News

Ports Eye LNG as Marine Fuel but Shift Will Be Slow

27.10.2012 -

Ports around the world are considering liquefied natural gas (LNG) as a ship fuel in a drive to reduce carbon emissions, but the shift will be slow due to the high capital costs of fitting ports and vessels and a lack of investors, industry players say.

The Rotterdam and Singapore ports, both major international sea transportation hubs, recently announced plans to invest in facilities that would allow ships to take LNG as fuel instead of oil-based fuel products, known as bunker fuels.

Leading ship classification societies such as Britain's Lloyd's Register, Germany's Germanischer Lloyd (GL) and Norway's Det Norske Veritas (DNV) say LNG is a viable alternative to conventional marine fuels.


Despite these developments, analysts say LNG has yet to kick off as a shipping transport fuel, even though its cost is competitive with oil-based fuels, and is likely to remain a niche business.

"Despite the excitement, there has yet to be an order for deep-sea, large-engined, LNG-fuelled ships," said Hector Sewell, head of marine business development for Lloyd's Register.

"LNG is unlikely to simply replace heavy fuel oil.

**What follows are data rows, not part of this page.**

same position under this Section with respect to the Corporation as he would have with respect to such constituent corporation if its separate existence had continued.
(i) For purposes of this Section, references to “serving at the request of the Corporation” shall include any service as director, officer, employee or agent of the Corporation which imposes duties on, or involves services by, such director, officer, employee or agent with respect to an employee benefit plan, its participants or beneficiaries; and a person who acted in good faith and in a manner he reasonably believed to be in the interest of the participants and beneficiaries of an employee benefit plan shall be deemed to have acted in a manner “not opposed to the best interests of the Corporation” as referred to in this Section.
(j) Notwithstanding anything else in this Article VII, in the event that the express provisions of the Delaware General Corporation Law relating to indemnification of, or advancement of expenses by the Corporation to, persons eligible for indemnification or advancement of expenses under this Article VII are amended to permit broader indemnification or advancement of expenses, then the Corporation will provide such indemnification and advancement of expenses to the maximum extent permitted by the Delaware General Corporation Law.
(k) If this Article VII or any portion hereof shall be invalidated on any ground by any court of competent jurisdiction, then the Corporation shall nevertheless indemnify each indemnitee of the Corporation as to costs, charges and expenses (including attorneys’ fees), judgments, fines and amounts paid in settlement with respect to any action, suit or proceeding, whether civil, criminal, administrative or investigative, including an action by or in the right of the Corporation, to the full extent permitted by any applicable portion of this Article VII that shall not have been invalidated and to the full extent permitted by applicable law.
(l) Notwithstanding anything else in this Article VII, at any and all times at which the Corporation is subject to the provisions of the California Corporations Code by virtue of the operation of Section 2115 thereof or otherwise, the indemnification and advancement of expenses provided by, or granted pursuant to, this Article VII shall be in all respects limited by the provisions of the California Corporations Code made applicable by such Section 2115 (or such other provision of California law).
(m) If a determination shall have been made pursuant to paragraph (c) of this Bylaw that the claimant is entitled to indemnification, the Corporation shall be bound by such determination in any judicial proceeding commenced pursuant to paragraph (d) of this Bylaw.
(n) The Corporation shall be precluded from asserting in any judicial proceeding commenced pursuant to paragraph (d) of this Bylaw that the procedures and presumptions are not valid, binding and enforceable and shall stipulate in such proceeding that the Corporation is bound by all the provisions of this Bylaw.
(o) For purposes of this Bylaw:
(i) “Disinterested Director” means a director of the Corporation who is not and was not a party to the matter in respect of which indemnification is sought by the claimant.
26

We will see specific niches embrace LNG in small-scale applications."

All ports planning to introduce LNG as a transport fuel are in regions that already have, or planning to put in place, Emission Control Areas (ECAs) where ships would reduce their emissions of climate-changing chemicals into the atmosphere.

In Australia, the maritime and port industry has teamed up with DNV to introduce LNG-fuelled support boats and port tugs.

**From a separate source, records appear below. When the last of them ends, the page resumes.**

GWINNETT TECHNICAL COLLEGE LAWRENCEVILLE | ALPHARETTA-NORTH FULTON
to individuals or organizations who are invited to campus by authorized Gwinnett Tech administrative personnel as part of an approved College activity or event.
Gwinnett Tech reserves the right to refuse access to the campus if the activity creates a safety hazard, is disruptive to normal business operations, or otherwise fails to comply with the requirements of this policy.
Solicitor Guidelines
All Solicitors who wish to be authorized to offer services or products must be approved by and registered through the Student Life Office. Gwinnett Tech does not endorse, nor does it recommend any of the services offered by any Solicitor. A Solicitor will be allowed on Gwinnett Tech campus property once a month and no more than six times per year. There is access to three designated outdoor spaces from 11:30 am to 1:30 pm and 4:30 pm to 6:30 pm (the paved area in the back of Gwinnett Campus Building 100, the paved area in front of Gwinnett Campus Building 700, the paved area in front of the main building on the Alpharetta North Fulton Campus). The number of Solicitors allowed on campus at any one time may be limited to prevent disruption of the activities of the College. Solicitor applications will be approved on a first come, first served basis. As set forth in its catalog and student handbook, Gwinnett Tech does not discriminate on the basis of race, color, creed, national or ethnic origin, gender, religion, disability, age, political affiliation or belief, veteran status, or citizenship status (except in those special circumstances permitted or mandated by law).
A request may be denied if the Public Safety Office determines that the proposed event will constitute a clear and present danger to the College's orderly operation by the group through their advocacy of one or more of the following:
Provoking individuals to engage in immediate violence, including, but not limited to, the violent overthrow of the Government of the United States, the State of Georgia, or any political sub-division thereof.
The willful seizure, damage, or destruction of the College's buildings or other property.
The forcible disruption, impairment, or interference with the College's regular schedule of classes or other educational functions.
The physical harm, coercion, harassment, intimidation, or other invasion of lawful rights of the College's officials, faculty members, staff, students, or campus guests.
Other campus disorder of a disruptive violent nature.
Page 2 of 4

"Emissions controls, introduced by the IMO (U.N. shipping agency the International Maritime Organization) ... combined with the introduction of emission control areas in European, U.S. and Canadian territorial waters will have a profound impact on international shipping over the next 10 years," GL said.

LNG, currently used almost exclusively for electricity generation, is a cleaner fuel than oil-based products. Initial studies show that the use of LNG instead of diesel engines can reduce a ship's CO2 emissions by 25% and cut its sulphur emissions by as much as 80%.

The five ports that are developing LNG bunkering infrastructure are Gothenburg and Nynashamn in Sweden, Zeebrugge in Belgium, Rotterdam in the Netherlands and Singapore, a study by Lloyd's Register study published this month showed.

"It had to happen in an Emission Control Area and will begin with European and Scandinavian countries," said Navin Kumar, a senior research manager with consultants Drewry.

Energy majors needed

Lloyd's Register said the use of LNG as fuel will pick up only from 2019 and by 2025 will make up 3 to 8% of global bunker fuel demand and only 1.5 to 4% of total global LNG demand.

Shippers say that the high capital investment requirements to build an LNG fuelling infrastructure and the limited interest by major oil and gas companies to take on these costs are slowing development.

Additionally, the shipping industry would have to be willing to invest in a fleet of LNG-powered ships at a time it is struggling with a glut of vessels and economic uncertainty.

"This idea could get a boost if the energy operators decide to pursue that idea, (but) the market right now is at a nascent stage and not big enough to interest these players," Drewry's Kumar said.

Although the Dutch government and a group of energy companies including Royal Dutch Shell, BP, Chevron and ExxonMobil have pledged to accelerate the use of LNG as transport fuel, efforts so far have largely concentrated on harbour vessels rather than large deep-sea ships.

Without major players, analysts say it will be difficult to find the cash to build a global LNG fuelling infrastructure for deep-sea ships.

"The infrastructure to actually deal with LNG bunker is very capital intensive," said Latifat Ajala, Lloyd's Register's senior market analyst.